Cannibal

Cannibal jokes

Two friends were walking in a forest. They started to fight.

A cannibal came and shouted, "Food fight!"

WAIT! I remember how the joke goes! These two cannibals are hanging out eating lunch, which is a clown, you see, 'cause they're cannibals and one cannibal says to the other cannibal, "Does this taste funny to you?"

A colon can completely change the meaning of a sentence.

Jane ate her friend’s sandwich.

Jane ate her friend’s colon.

How do you know when you are dating a cannibal?

You go to the beach, he offers to put suntan oil on you, and the brand name is Wesson.

You are having sex and he says he wants to eat your a$$ and you notice he is holding a knife and fork.

He invites you to his home to use the hot tub and it is heated by a wood fire.

You are having an argument and you say "bite me" and he starts to sharpen his teeth.
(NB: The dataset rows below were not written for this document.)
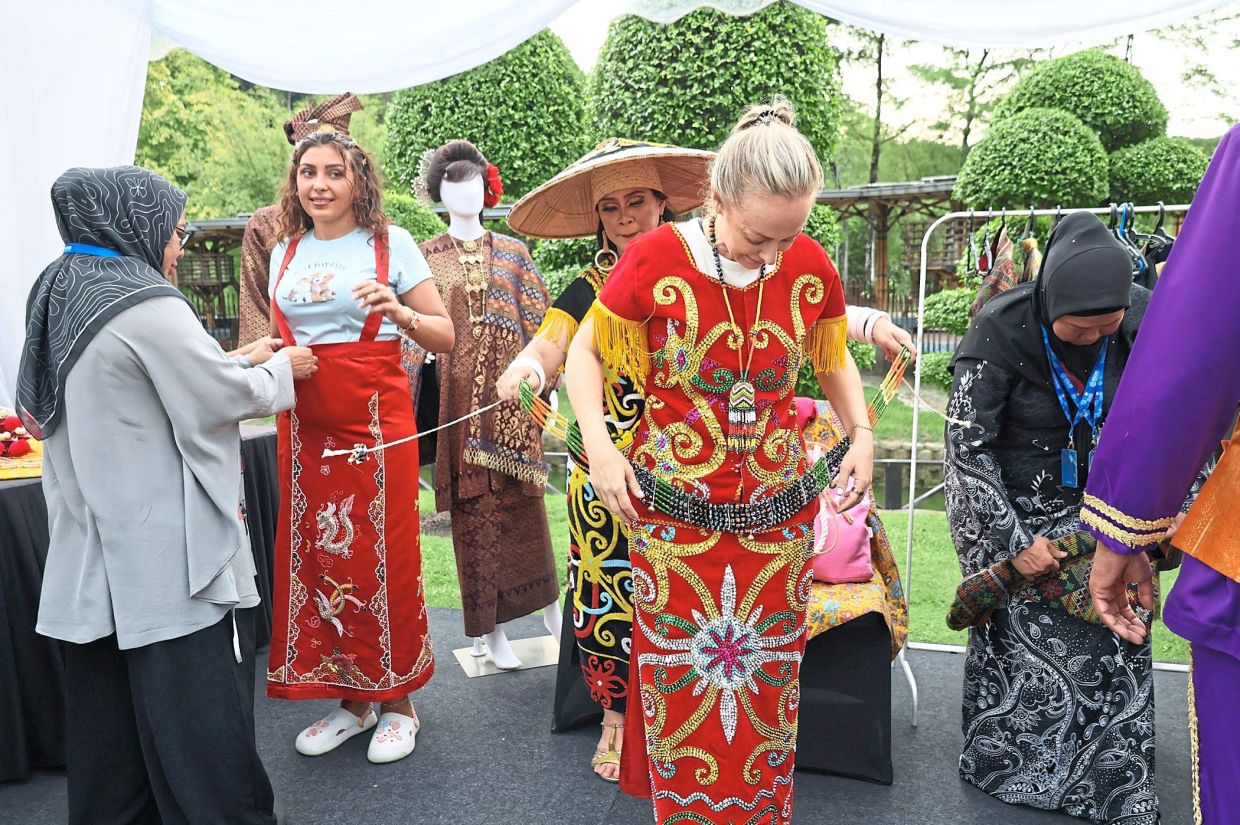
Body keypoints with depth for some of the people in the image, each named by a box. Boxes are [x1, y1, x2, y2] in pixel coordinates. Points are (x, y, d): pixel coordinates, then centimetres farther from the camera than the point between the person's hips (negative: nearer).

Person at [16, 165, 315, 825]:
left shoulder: (59, 299, 10)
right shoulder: (145, 305, -17)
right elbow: (227, 397, -12)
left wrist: (240, 361, 16)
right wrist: (280, 370, 6)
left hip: (94, 554, 9)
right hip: (165, 554, -9)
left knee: (111, 707, 19)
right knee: (201, 716, 0)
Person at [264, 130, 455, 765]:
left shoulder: (389, 242, 0)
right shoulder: (285, 253, 13)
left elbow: (445, 335, -2)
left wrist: (399, 312, -21)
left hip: (376, 417, -4)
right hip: (304, 423, 5)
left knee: (381, 556, 0)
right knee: (316, 554, 7)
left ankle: (395, 701, 18)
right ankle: (348, 699, 25)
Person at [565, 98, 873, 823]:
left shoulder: (812, 266, -5)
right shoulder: (656, 259, -14)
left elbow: (835, 360, 13)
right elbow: (586, 353, -1)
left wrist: (862, 432, -2)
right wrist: (599, 445, -15)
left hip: (779, 513, 3)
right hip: (675, 513, -2)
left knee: (767, 682, 17)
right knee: (681, 684, 11)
This is not even a joke, it's a serious question... Is eating ass considered cannibalism?

What's the difference between a child and a carrot? About 140 calories.

Remember what one of my gay friends told me: it's only cannibalism if you swallow.

Am I considered a cannibal because I told my mom that Grandma's ashes were sugar?

The cannibal says to the other cannibal, "I like it when humans fall from the sky because then they are meateor."